[2/3] enable create image 2d from buffer in clCreateImage.

Submitted by Luo, Xionghu on July 23, 2015, 2:54 a.m.

Details

Message ID 1437620054-10449-2-git-send-email-xionghu.luo@intel.com
State New
Headers show

Not browsing as part of any series.

Commit Message

Luo, Xionghu July 23, 2015, 2:54 a.m.
From: Luo Xionghu <xionghu.luo@intel.com>

this patch allows create 2d image with a cl buffer with zero copy.

Signed-off-by: Luo Xionghu <xionghu.luo@intel.com>
---
 src/cl_api.c        |   3 +-
 src/cl_device_id.c  |   1 +
 src/cl_device_id.h  |   1 +
 src/cl_extensions.c |   2 +
 src/cl_gt_device.h  |   1 +
 src/cl_mem.c        | 109 +++++++++++++++++++++++++++++++++++++++-------------
 src/cl_mem.h        |   1 +
 7 files changed, 90 insertions(+), 28 deletions(-)

• DATA SUPPLIED:
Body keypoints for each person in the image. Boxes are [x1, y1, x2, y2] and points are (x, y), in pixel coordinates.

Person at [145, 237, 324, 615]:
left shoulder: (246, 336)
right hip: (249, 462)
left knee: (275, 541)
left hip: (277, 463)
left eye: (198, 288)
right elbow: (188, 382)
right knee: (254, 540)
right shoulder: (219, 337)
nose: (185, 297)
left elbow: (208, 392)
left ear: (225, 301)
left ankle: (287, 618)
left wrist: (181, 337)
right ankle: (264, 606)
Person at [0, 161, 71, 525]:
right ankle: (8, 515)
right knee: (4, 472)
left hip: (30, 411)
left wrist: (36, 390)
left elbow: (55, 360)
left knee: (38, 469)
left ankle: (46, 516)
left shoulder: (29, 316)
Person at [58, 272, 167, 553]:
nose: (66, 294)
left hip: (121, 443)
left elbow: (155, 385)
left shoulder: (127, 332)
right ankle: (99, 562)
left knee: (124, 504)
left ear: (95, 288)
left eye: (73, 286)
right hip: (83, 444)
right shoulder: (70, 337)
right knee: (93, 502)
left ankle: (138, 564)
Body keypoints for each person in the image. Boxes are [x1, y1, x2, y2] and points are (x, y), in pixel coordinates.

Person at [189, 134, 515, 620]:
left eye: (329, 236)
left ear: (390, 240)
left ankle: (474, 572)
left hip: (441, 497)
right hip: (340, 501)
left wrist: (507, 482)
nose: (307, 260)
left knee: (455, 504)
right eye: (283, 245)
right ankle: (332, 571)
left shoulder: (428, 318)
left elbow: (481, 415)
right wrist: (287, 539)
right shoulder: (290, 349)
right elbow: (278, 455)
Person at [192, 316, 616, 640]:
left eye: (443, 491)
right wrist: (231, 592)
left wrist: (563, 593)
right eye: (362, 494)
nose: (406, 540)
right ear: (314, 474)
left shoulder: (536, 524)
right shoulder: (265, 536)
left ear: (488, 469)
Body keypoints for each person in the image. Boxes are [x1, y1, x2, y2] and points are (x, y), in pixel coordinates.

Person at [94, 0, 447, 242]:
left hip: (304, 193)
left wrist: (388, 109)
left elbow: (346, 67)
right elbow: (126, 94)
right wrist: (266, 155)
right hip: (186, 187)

• SET OF TASKS:
1 - Answer these from the patch page above:
(a) What state is listed under Details?
(b) According to the commit message, what does the patch allow?
(c) How many lines changed in src/cl_mem.c?
2 - Reproduce the stretch of the patch page from "Not browsing as" through "with zero copy.".
3 - List every file path in the patch page that ends in ".c".

• RESULTS:
1 -
(a) New
(b) Creating a 2d image with a cl buffer with zero copy
(c) 109

2 -
Not browsing as part of any series.

Commit Message

Luo, Xionghu July 23, 2015, 2:54 a.m.
From: Luo Xionghu <xionghu.luo@intel.com>

this patch allows create 2d image with a cl buffer with zero copy.

3 -
src/cl_api.c
src/cl_device_id.c
src/cl_extensions.c
src/cl_mem.c